# Wildcat 4/18/2017



## catsup948 (Apr 19, 2017)

Nothing up high softened while the bottom became nice peel away corn by noon.  My son enjoyed it at first but started getting a little bored after 5 runs so we did a few more and called it.  I think he has already moved on to baseball.  I hope to get out this weekend for a little bit but I'll see how the weather looks.  


Sent from my iPhone using AlpineZone


----------



## Glenn (Apr 20, 2017)

Awesome that you're still getting out there!


----------



## Jcb890 (Apr 21, 2017)

Were they able to patch up any of the large grassy/puddle spots on Polecat?


----------



## xwhaler (Apr 21, 2017)

I will be very curious to see pics/hear how Wildcat is this wknd. Upper Lynx was quite rough last Sunday

Sent from my XT1254 using AlpineZone mobile app


----------



## Jcb890 (Apr 21, 2017)

xwhaler said:


> I will be very curious to see pics/hear how Wildcat is this wknd. Upper Lynx was quite rough last Sunday
> 
> Sent from my XT1254 using AlpineZone mobile app


I thought both of the main trails from the summit were in pretty tough shape if they're shooting for a few more weeks.  However, maybe they'll be able to push snow around because in many spots it looked like plenty of coverage left.  I had never been to Wildcat before, so I'm not sure how they usually handle Spring-time operations.  I thought it was still plenty fun last weekend and worth the trip.


----------



## Jully (Apr 22, 2017)

Any word on how lynx, polecat, catapult, and the lower Mt trails look after today? Between the Cat and SR for tomorrow.


----------



## yeggous (Apr 23, 2017)

Jully said:


> Any word on how lynx, polecat, catapult, and the lower Mt trails look after today? Between the Cat and SR for tomorrow.



Lower mountain is in good shape. Upper Lynx and Upper Polecat have seen better days. Damage since last Sunday is minimal.


Sent from my iPhone using AlpineZone mobile app


----------



## xwhaler (Apr 23, 2017)

Wildcat opening tomorrow, Monday as well.  Nice nod to pass holders.  Between CM staying open 2 weeks beyond normal and Attitash an extra week you have to be impressed by Peaks' Granite efforts​.

Nice value for pass holders for sure.

Sent from my XT1254 using AlpineZone mobile app


----------



## snoseek (Apr 23, 2017)

I'm probably there tomorrow or the loaf if I can wake up.


----------

### PROBLEM DETAILS
List every distinct username that posts in the Wildcat forum thread, each name once, in the order it first appears as a poster.

### DATASET ENTRIES
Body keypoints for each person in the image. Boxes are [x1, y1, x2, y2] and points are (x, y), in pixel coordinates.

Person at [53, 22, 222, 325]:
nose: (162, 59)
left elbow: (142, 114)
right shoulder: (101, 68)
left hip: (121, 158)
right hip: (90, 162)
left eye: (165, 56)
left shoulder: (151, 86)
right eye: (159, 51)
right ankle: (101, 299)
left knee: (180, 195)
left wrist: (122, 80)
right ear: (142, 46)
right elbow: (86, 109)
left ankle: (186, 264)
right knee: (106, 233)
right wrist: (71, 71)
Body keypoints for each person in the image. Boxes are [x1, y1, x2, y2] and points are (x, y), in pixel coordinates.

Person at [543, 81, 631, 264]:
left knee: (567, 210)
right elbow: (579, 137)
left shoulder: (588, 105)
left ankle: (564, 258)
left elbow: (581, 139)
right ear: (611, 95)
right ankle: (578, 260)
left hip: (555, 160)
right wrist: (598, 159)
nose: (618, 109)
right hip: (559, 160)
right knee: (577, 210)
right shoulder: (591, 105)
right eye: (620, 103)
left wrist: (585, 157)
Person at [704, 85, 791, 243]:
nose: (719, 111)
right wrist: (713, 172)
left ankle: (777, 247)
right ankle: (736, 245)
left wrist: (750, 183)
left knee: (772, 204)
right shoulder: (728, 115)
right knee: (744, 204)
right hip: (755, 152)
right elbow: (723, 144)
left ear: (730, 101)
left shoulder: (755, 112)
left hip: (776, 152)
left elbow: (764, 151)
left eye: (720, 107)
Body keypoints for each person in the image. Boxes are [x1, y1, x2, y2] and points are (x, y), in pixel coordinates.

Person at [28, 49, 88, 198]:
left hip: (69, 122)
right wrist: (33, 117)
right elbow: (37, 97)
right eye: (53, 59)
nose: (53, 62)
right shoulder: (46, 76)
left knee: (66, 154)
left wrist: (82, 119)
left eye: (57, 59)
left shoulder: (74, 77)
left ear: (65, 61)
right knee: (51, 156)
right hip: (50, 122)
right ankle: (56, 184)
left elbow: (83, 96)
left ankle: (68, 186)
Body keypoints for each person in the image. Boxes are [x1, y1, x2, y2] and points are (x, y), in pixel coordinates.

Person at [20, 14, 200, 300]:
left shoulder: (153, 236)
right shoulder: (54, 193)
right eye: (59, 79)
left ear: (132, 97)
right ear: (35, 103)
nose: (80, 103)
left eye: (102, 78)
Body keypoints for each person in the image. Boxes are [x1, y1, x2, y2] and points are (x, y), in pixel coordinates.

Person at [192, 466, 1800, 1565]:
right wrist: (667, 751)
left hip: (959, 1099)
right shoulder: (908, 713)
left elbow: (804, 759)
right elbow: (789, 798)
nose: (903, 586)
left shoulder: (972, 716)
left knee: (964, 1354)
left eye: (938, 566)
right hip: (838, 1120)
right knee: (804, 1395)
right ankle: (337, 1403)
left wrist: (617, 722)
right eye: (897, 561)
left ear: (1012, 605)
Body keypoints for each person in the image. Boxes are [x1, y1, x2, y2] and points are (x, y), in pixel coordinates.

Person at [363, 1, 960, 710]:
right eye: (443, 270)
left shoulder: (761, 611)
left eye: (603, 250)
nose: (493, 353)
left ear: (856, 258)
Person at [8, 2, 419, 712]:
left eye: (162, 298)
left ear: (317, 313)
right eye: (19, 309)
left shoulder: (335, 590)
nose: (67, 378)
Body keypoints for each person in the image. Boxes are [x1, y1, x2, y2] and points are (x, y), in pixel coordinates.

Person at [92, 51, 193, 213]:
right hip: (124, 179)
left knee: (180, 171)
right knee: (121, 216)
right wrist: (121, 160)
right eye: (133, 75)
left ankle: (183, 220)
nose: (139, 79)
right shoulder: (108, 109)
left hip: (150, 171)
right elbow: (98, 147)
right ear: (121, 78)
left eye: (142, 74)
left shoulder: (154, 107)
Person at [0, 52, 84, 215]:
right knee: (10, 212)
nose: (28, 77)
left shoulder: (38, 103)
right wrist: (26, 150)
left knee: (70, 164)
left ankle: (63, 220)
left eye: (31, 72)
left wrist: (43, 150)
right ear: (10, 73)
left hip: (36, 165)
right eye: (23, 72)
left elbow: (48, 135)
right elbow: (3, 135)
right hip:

### EXPECTED ANSWER
catsup948, Glenn, Jcb890, xwhaler, Jully, yeggous, snoseek